New furniture in Roosevelt Hall provides new place to work
Students who spend a lot of time in Roosevelt hall now have a much more modern and stylish place to study between classes.
Eastern Michigan University professor Dr. Julie Becker is “working for furniture,” as she calls the deal that she struck with Allermuir, the company that produced the new furniture in Roosevelt.
In exhange for the furniture, Beck will be traveling to Allermuir’s corporate headquarters in Ohio to teach employees how to use the design software Gerber. She uses the same software to teach EMU students pattern drafting and product production.
“They were struggling with the pattern making and getting it electronic, so I’ve been going there for a couple years now,” she said. “They said: ‘We’d like to have you come in more often,’ and they’re still going through some growing pains, so I said, ‘Maybe we could barter.’”
The furniture in the lobby previously was also brought to EMU by Becker. It was donated by La-Z-Boy, a company she worked at for many years before becoming the director of the Textile Institute at EMU in 1999.
“I think the furniture is more functional now, because it’s a little firmer; it’s contemporary, it’s not traditional. The La-Z-Boy furniture served its purpose, but it was more ‘let’s take a nap’ furniture, where this furniture is for ‘in-between classes, maybe I need to get some work done,’” Becker said.
Graduate students Raechael Bucher and Rae McDonald, who spend a lot of their time in Roosevelt, agree with Becker.
“It does make you want to work,” said McDonald. “It’s professional. The other furniture… It was loungy, and this is like, ‘I mean business,’ which we needed here. It’s suitable for us.”
Bucher agreed with McDonald.
“Every time I go up there [to the lobby], it’s populated. People are sitting in it, enjoying it,” she said.
The high volume of people using the furniture is exciting for Becker, but she also wants people to know the work that went into creating it and to respect it.
“This is a public area; you shouldn’t be having your feet up on the furniture. It needs to last. When you put your time and your money and your effort, you want it to stay looking nice for a long period of time,” she said.
Becker estimates the value of the new furniture to be over $60,000. The greatest factor that contributes to this is the quality of the product itself.
“In the last 20 years a lot of the federal and state regulations for public buildings have gotten a little bit more restrictive, and they had to comply to fire regulations. All of those materials cost more to produce,” Becker said.
The new furniture also has more technology capabilities than the previous. The table has six outlets and 12 USB ports for students to charge their phone or laptops. The table is currently not hooked up to electricity because it draws more power than Roosevelt can support right now, but the building is on the university’s list to be updated.
Jay Stec, a plant manager at Allermuir, had only good things to say about the deal and about Becker herself.
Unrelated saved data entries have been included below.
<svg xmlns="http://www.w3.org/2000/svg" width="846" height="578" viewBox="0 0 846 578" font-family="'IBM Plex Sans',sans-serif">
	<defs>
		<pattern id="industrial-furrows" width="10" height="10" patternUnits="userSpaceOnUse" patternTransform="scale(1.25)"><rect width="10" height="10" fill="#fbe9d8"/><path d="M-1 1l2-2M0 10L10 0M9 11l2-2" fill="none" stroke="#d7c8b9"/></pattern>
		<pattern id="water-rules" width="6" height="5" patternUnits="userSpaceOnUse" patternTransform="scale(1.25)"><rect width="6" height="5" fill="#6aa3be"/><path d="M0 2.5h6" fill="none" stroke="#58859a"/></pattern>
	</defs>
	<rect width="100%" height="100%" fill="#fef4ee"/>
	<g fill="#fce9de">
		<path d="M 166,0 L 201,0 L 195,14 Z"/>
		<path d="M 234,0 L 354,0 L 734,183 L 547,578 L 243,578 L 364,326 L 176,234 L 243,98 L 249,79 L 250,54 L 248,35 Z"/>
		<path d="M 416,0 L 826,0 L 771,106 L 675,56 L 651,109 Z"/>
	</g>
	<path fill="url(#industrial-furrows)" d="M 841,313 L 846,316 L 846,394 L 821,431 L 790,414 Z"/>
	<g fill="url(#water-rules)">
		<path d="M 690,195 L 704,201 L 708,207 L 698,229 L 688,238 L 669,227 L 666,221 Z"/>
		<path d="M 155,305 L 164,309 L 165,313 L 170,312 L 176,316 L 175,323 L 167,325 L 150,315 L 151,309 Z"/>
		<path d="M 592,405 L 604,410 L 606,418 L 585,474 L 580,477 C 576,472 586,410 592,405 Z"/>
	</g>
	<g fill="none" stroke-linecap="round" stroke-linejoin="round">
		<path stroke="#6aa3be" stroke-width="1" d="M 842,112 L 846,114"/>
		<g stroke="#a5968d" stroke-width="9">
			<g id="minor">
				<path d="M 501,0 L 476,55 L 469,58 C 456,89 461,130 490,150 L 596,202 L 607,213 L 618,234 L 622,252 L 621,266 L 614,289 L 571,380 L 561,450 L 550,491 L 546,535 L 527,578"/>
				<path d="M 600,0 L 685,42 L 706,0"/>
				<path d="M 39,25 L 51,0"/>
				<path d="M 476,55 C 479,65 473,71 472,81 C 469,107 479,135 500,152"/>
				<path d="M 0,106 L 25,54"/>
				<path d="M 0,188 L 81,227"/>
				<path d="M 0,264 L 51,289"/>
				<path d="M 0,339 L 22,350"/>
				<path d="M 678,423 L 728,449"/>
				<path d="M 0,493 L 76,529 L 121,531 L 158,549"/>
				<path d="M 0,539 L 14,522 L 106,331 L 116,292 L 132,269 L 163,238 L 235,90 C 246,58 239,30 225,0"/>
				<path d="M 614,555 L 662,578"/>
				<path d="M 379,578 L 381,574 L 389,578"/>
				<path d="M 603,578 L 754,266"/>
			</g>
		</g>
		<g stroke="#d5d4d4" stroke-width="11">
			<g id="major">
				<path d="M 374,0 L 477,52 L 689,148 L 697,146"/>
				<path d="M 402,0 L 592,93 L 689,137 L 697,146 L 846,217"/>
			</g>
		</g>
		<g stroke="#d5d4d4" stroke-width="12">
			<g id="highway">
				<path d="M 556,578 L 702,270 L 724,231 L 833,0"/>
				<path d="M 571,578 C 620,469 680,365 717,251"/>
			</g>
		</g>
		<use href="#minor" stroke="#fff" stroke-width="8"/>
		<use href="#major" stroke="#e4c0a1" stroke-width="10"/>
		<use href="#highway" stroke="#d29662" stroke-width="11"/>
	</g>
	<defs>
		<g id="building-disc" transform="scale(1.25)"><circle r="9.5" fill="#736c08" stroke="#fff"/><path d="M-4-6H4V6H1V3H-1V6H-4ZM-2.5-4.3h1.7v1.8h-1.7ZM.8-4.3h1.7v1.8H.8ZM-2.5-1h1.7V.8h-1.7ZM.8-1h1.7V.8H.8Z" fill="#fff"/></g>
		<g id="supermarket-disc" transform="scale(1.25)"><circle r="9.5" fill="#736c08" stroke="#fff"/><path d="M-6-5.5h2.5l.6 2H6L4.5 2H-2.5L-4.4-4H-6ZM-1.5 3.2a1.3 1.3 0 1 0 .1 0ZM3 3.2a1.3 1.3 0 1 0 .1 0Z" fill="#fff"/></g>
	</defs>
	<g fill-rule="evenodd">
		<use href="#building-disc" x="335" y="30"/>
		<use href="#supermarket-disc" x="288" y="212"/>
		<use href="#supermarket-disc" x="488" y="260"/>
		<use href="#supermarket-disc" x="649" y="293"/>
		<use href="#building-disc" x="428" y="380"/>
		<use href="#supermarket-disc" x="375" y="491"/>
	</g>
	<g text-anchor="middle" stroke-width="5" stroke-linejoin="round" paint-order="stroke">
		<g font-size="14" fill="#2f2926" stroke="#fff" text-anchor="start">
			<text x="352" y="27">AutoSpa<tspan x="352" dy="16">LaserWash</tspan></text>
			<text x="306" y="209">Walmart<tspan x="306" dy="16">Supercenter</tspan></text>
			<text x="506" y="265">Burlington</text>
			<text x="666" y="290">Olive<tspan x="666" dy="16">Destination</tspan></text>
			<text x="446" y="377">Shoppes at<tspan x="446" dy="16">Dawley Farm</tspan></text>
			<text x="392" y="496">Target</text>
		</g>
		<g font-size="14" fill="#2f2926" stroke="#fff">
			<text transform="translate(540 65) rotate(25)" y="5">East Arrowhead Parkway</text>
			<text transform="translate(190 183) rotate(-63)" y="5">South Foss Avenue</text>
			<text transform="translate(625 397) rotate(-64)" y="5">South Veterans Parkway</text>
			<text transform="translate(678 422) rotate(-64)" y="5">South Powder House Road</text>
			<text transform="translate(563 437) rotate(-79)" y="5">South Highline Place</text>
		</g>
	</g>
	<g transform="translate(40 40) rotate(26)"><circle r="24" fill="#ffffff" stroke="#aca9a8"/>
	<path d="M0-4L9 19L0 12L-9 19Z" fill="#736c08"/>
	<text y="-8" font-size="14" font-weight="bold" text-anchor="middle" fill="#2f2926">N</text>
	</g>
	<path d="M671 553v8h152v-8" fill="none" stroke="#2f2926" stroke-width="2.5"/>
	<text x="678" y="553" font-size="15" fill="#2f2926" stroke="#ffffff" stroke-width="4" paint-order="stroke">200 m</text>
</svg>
He believes EMU students are privileged to learn from her.
“She has so much life experience from her La-Z-Boy days to the classes she does on her own. Books can teach you one thing, but she’s done it all. You get more of a hands on or real life experience from her versus someone reading out of a book,” he said.
Becker hopes that students enjoy and use this furniture as a place for collaboration.
“Hopefully it can be a gathering place for conversation,” she said.